## Document section:
- - - - - - -
Tero remembered it as an ambitious project and appreciated the creative freedom he could exercise over his neon imagery. “We had free rein on it. We were not part of the client infrastructure so the fact that they just came to our office and said ‘let’s do this thing,’ it gave us freedom to explore things like the Kinect, all kinds of weird visualizations, but no one came in and said ‘you can’t use these colors.’” Most people depend on well defined goals and structure, and as a result, projects that don’t have them tend to go south. But the toughest projects don’t come ready for consumption. The client deals the ingredients and it’s up to the team to find a working recipe and get cooking. Tero’s cool allows him to thrive in uncertainty and add definition where it’s lacking.
- - - - - - -
## Data provided:
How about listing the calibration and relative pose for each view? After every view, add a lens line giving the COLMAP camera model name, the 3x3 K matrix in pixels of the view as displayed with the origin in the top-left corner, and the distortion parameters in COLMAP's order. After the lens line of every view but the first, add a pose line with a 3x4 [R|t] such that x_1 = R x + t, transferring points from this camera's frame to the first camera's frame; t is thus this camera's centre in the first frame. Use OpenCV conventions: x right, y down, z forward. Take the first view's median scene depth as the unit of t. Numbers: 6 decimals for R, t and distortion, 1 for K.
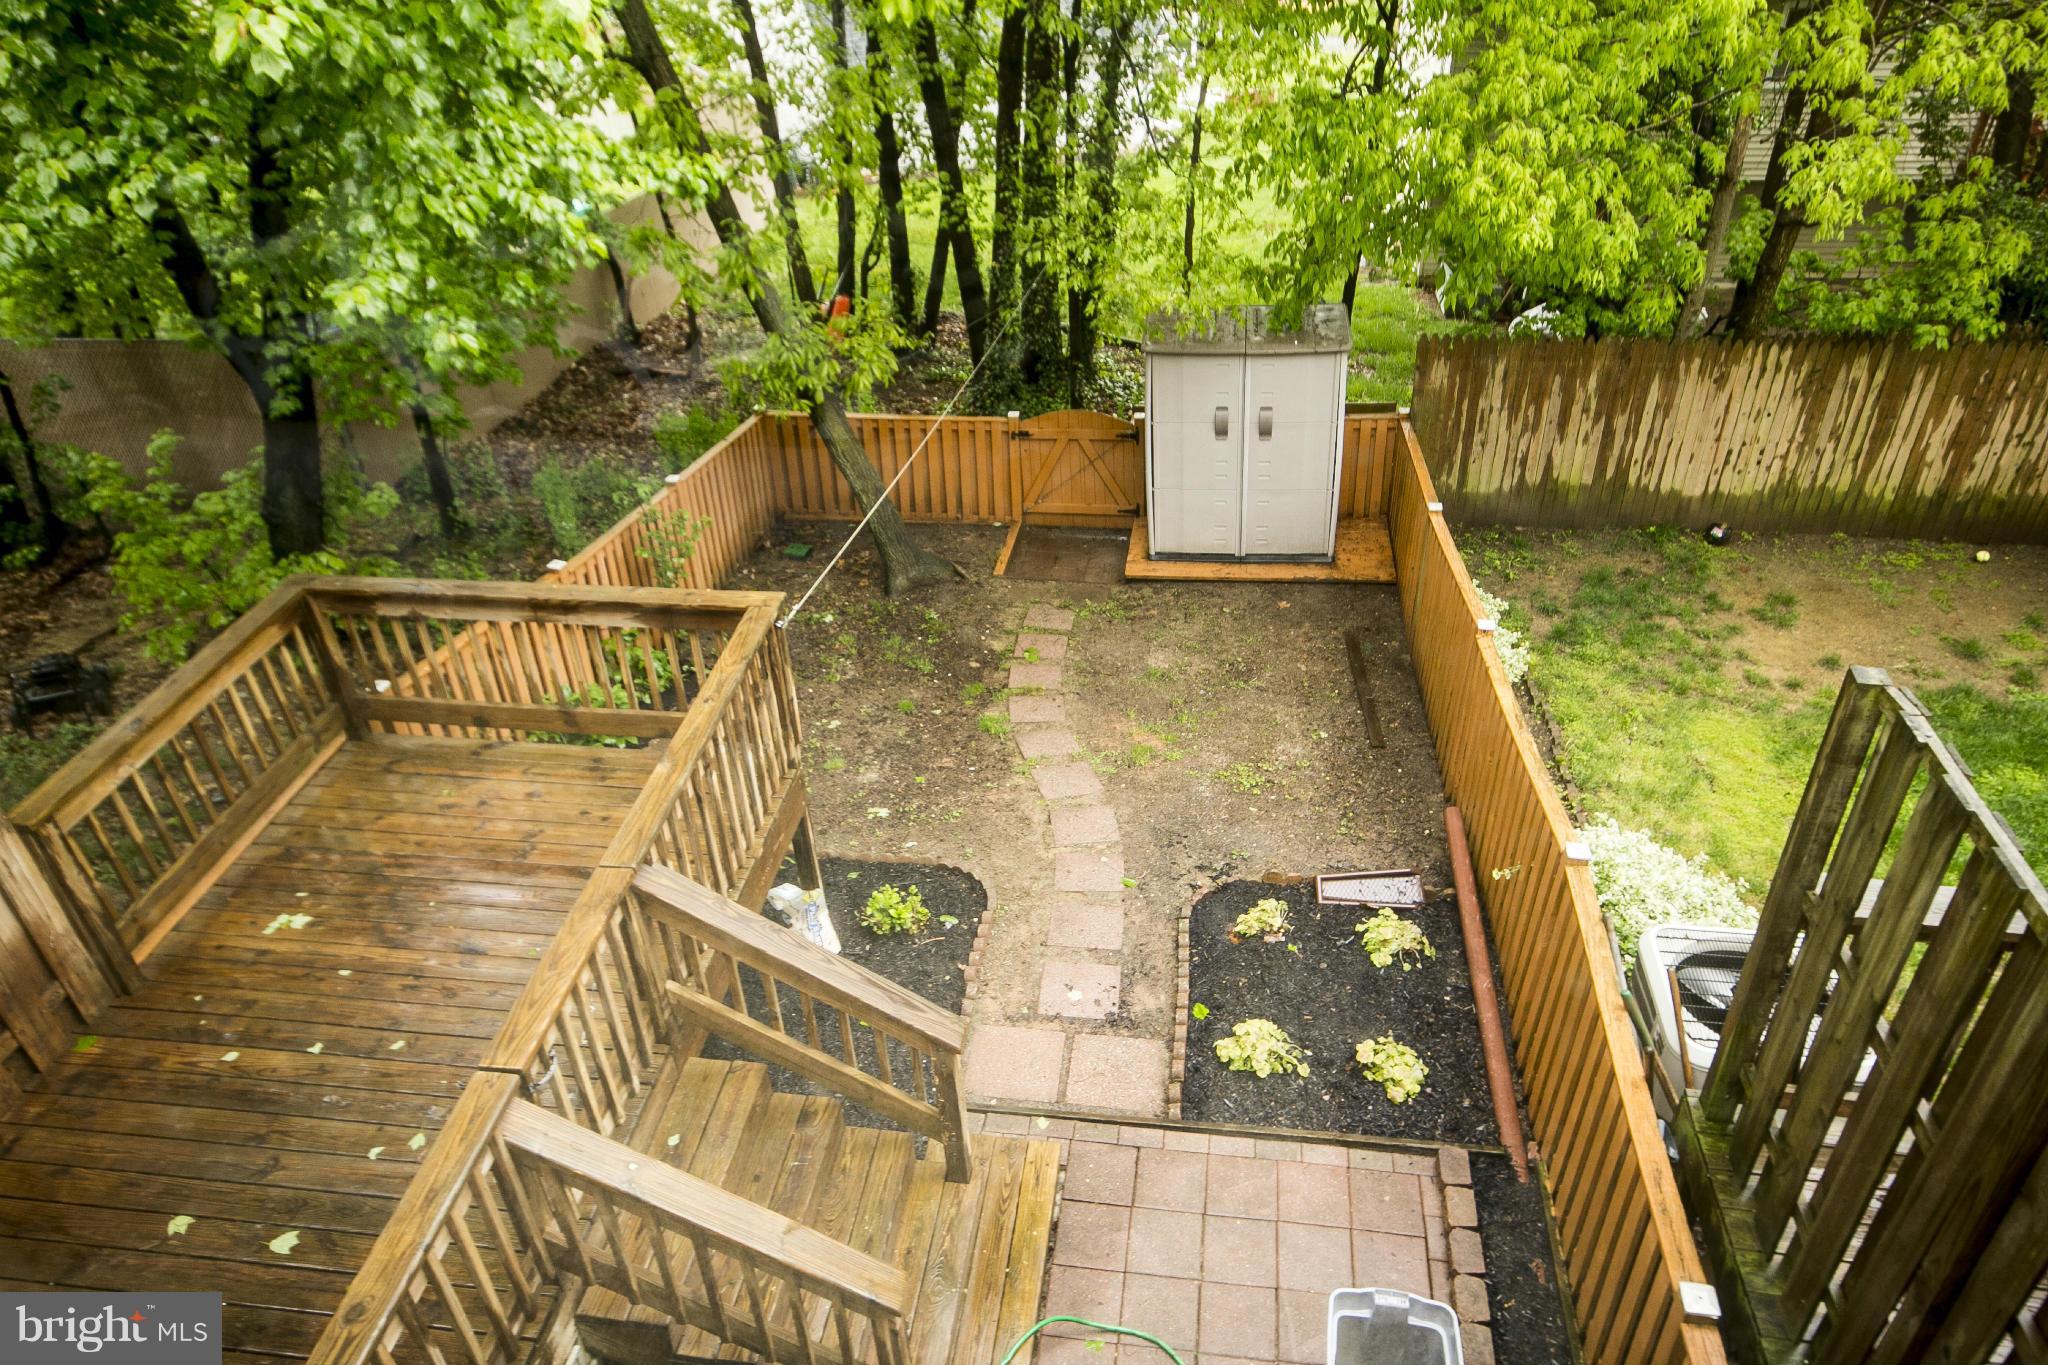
lens RADIAL K [[1328.2, 0, 1024.0], [0, 1328.2, 682.5], [0, 0, 1]] dist [0.018269, 0.002002]
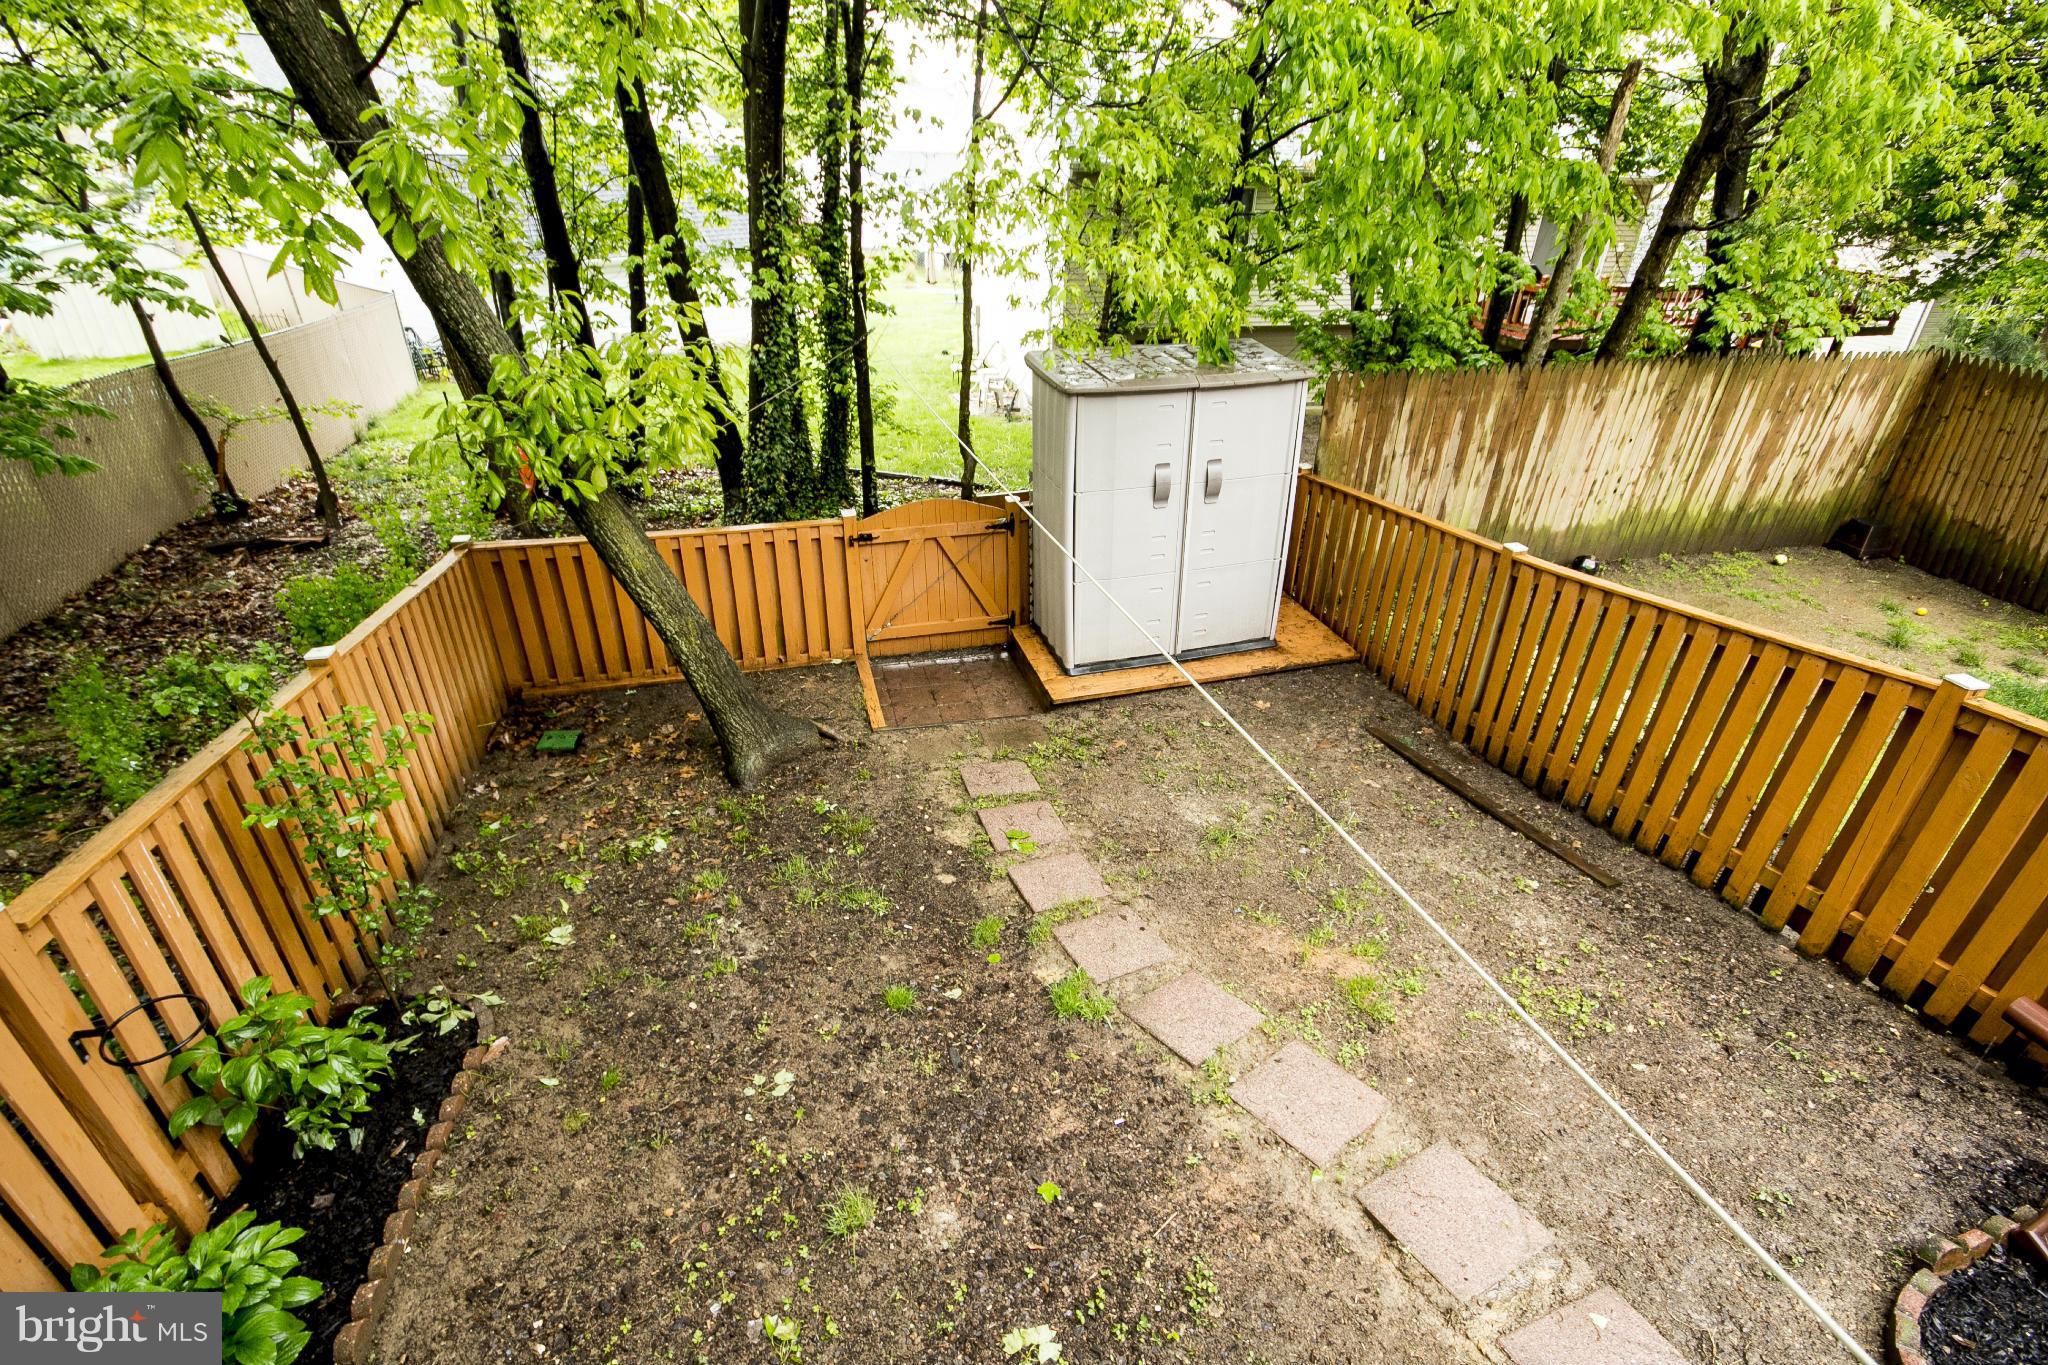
lens RADIAL K [[929.6, 0, 1021.5], [0, 929.6, 698.7], [0, 0, 1]] dist [0.003271, -0.008384]
pose [[0.915343, -0.156040, 0.371213, -0.142361], [0.181055, 0.982910, -0.033279, -0.069614], [-0.359676, 0.097672, 0.927951, 0.535081]]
- - - - - - -
## Work item A:
Answer these about the passage on Tero's project:
(i) What kind of imagery did Tero have creative freedom over?
(ii) What device does Tero name as something the team was free to explore?
(iii) What does Tero's cool allow him to do?
## Work item B:
Copy the passage on Tero's project word for word, from "Tero remembered it" to "where it’s lacking.".
## Work item C:
Pick up the passage on Tero's project after its last sentence and keep writing.
The listing isn't needed here.

## Response box A:
(i) His neon imagery.
(ii) The Kinect.
(iii) It allows him to thrive in uncertainty and add definition where it's lacking.

## Response box B:
Tero remembered it as an ambitious project and appreciated the creative freedom he could exercise over his neon imagery. “We had free rein on it. We were not part of the client infrastructure so the fact that they just came to our office and said ‘let’s do this thing,’ it gave us freedom to explore things like the Kinect, all kinds of weird visualizations, but no one came in and said ‘you can’t use these colors.’” Most people depend on well defined goals and structure, and as a result, projects that don’t have them tend to go south. But the toughest projects don’t come ready for consumption. The client deals the ingredients and it’s up to the team to find a working recipe and get cooking. Tero’s cool allows him to thrive in uncertainty and add definition where it’s lacking.

## Response box C:
More Human
A corporate developer might have a place for the heads-down coder, but DK&A relies on the whole Tero. Between “technical” and “artist.” Between “vibrant” and “dark.” Between his distinctiveness and his dedication to the team. Business doesn’t say ready or set before it goes and the whole of who we are, our strengths and weaknesses, will go into the outcome. Any lonely cyborg detective walking a dystopian, megalopolis beat is asking themselves what the value of a person amounts to. Let’s take a lesson from Tero’s favorite protagonists, take the world for its grays between black and white, and let his work speak for itself.